Colossians 3:17 “And whatever you do, whether in word or deed, do it all in the name of the Lord Jesus, giving thanks to God the Father through him.” 

In whatever I say or do, I am to do it in the name of the Lord Jesus and give thanks to God. My pastor shared the wisdom in this Scripture to my section of the church after our New Year’s Eve Service. It is supposed to be a theme Scripture for the new year.

Prior to the special church service where the congregation prayed for families, the church, schools, teachers, government, our city, our leaders and many other things, I had been pondering a new word for the year. My Word for the year is Pursue. The Colossians 3:17 special Word for me confirms that I chose the word Pursue. Here’s why.

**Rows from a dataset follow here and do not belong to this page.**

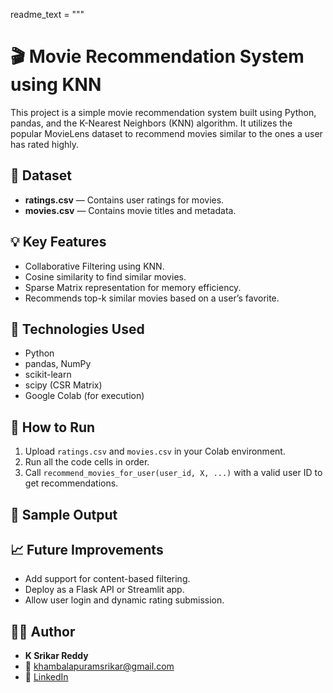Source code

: readme_text = """
# 🎬 Movie Recommendation System using KNN

This project is a simple movie recommendation system built using Python, pandas, and the K-Nearest Neighbors (KNN) algorithm. It utilizes the popular MovieLens dataset to recommend movies similar to the ones a user has rated highly.

## 📂 Dataset
- **ratings.csv** — Contains user ratings for movies.
- **movies.csv** — Contains movie titles and metadata.

## 💡 Key Features
- Collaborative Filtering using KNN.
- Cosine similarity to find similar movies.
- Sparse Matrix representation for memory efficiency.
- Recommends top-k similar movies based on a user’s favorite.

## 🔧 Technologies Used
- Python
- pandas, NumPy
- scikit-learn
- scipy (CSR Matrix)
- Google Colab (for execution)

## 🚀 How to Run
1. Upload `ratings.csv` and `movies.csv` in your Colab environment.
2. Run all the code cells in order.
3. Call `recommend_movies_for_user(user_id, X, ...)` with a valid user ID to get recommendations.

## 📌 Sample Output

## 📈 Future Improvements
- Add support for content-based filtering.
- Deploy as a Flask API or Streamlit app.
- Allow user login and dynamic rating submission.

## 🧑‍💻 Author
- **K Srikar Reddy**
- 📧 khambalapuramsrikar@gmail.com
- 🔗 [LinkedIn](https://www.linkedin.com/in/srikar-reddy-3b101135b)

First, I have a desire to pursue God by daily Bible reading and prayer. I love that pursue is a verb that shows action on my part to not just be a Christian but to also follow God in an intentional way.

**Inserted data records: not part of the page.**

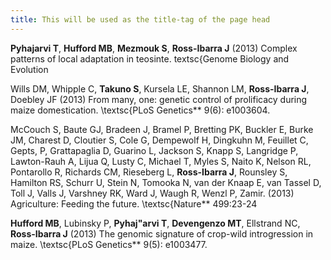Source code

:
 ```yaml
---
title: This will be used as the title-tag of the page head
---
```


**Pyhajarvi T**, **Hufford MB**, **Mezmouk S**, **Ross-Ibarra J** (2013) Complex patterns of local adaptation in teosinte. textsc{Genome Biology and Evolution

Wills DM, Whipple C, **Takuno S**, Kursela LE, Shannon LM, **Ross-Ibarra J**, Doebley JF (2013) From many, one: genetic control of prolificacy during maize domestication. \textsc{PLoS Genetics** 9(6): e1003604. 

McCouch S, Baute GJ, Bradeen J, Bramel P, Bretting PK, Buckler E, Burke JM, Charest D, Cloutier S, Cole G, Dempewolf H, Dingkuhn M, Feuillet C, Gepts, P, Grattapaglia D, Guarino L, Jackson S, Knapp S, Langridge P, Lawton-Rauh A, Lijua Q, Lusty C, Michael T, Myles S, Naito K, Nelson RL, Pontarollo R, Richards CM, Rieseberg L, **Ross-Ibarra J**, Rounsley S, Hamilton RS, Schurr U, Stein N, Tomooka N, van der Knaap E, van Tassel D, Toll J, Valls J, Varshney RK, Ward J, Waugh R, Wenzl P, Zamir. (2013) Agriculture: Feeding the future. \textsc{Nature** 499:23-24

**Hufford MB**, Lubinsky P, **Pyhaj\"arvi T**, **Devengenzo MT**, Ellstrand NC, **Ross-Ibarra J** (2013) The genomic signature of crop-wild introgression in maize. \textsc{PLoS Genetics** 9(5): e1003477.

Second, I discovered that the pursuit of peace is mentioned several times in the Bible. For example, in Hebrews 12:14, we see this truth: “Pursue peace with all men and holiness without which no man shall see the Lord.” In Romans 14:9, it says this: “So then we pursue the things which make for peace and the building up of one another. In addition, 1 Peter 3:11 tells us: “He must turn away from evil and do good; he must seek peace and pursue it.” The call to me is clear: do whatever I need to do to seek peace, pursue it and in so doing, it will build up others.

Third, the Bible tells me to not just pursue peace to also focus on other important traits. 2 Timothy 2:22 says, “Flee youthful lusts and pursue righteousness, faith love and peace.” It’s interesting that fleeing and pursuing are mentioned in this Scripture because these verbs are actions to turn away from and head toward something.

I love this idea of heading into the new year with the call to do everything with thanks to God and in the name of the Lord Jesus. I am asking God to help me with what I say verbally and in writing on my blog and in other writing areas. As I pursue the Word of God and pray, I know that God will reveal what He wants me to share.

I am pursuing God and have asked Him to protect, provide, prepare and proclaim His truth to those who know Him and to those who don’t yet have a relationship with Him. I am so excited about 2020 and look forward to my pursuit of God. I plan to write as He gives the inspiration and know that if I remain in Him and He in me, I will bear much fruit.